In the data that follows, find the line with "د القانون. أي وجود"; transcribe it, every later line up to the one with "制も、独自工房として整備しました。", and that line as well, exactly and with no others.
□ □ □ □ □ □ □
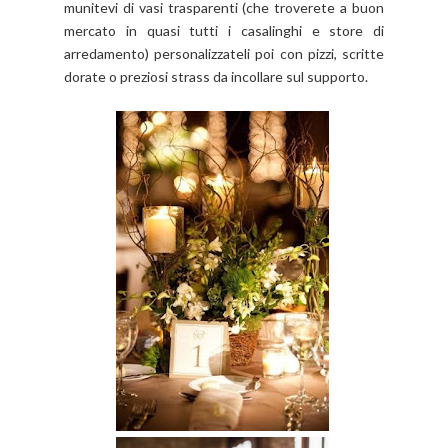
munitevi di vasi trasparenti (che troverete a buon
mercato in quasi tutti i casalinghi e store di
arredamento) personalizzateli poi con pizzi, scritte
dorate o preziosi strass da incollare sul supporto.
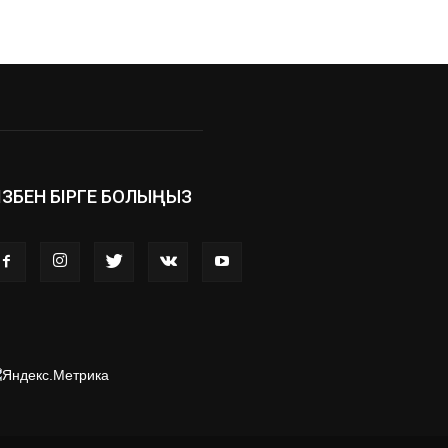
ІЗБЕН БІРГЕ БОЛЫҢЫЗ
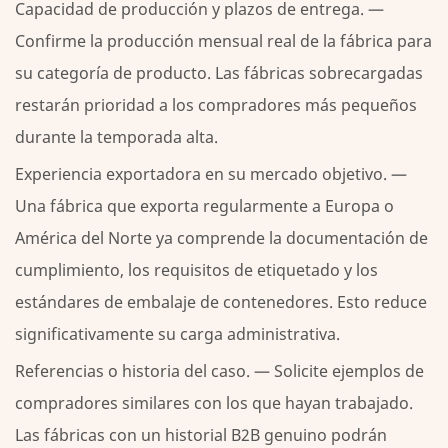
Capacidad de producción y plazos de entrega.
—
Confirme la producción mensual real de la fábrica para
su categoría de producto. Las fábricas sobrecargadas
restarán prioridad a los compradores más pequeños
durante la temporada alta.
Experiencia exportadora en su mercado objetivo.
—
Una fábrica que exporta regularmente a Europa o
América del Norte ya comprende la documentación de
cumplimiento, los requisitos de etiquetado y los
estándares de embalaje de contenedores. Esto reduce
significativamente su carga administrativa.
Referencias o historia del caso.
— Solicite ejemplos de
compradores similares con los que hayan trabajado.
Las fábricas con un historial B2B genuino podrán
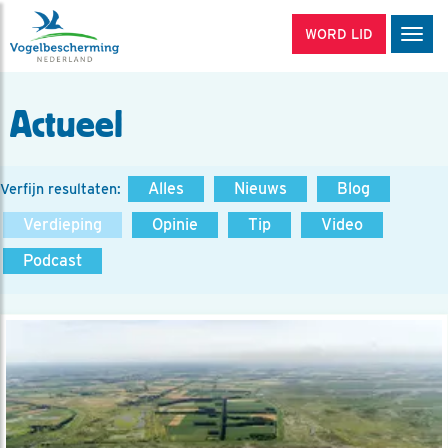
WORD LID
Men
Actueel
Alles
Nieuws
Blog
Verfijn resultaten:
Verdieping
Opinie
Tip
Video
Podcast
□ □ □ □ □ □ □
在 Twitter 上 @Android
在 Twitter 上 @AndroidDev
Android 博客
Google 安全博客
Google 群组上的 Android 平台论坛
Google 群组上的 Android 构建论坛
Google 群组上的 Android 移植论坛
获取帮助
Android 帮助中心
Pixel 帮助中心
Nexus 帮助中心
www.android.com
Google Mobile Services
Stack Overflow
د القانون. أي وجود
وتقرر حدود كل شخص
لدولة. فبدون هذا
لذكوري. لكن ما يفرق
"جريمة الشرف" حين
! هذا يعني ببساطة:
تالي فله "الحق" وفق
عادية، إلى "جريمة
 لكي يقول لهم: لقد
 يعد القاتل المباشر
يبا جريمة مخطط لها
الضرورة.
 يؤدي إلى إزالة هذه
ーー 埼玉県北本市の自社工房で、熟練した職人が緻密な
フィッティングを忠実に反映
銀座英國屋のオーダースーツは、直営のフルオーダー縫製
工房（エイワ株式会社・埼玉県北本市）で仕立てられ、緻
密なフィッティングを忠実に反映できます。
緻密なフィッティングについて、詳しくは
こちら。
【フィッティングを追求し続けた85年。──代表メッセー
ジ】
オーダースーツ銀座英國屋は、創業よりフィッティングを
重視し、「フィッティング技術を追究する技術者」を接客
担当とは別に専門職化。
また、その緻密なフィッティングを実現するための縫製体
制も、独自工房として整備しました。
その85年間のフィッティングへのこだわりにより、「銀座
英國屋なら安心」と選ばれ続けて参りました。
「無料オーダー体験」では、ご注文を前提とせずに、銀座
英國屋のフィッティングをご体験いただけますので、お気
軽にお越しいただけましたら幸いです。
□ □ □ □ □ □ □
Exercise response
د القانون. أي وجود
وتقرر حدود كل شخص
لدولة. فبدون هذا
لذكوري. لكن ما يفرق
"جريمة الشرف" حين
! هذا يعني ببساطة:
تالي فله "الحق" وفق
عادية، إلى "جريمة
 لكي يقول لهم: لقد
 يعد القاتل المباشر
يبا جريمة مخطط لها
الضرورة.
 يؤدي إلى إزالة هذه
ーー 埼玉県北本市の自社工房で、熟練した職人が緻密な
フィッティングを忠実に反映
銀座英國屋のオーダースーツは、直営のフルオーダー縫製
工房（エイワ株式会社・埼玉県北本市）で仕立てられ、緻
密なフィッティングを忠実に反映できます。
緻密なフィッティングについて、詳しくは
こちら。
【フィッティングを追求し続けた85年。──代表メッセー
ジ】
オーダースーツ銀座英國屋は、創業よりフィッティングを
重視し、「フィッティング技術を追究する技術者」を接客
担当とは別に専門職化。
また、その緻密なフィッティングを実現するための縫製体
制も、独自工房として整備しました。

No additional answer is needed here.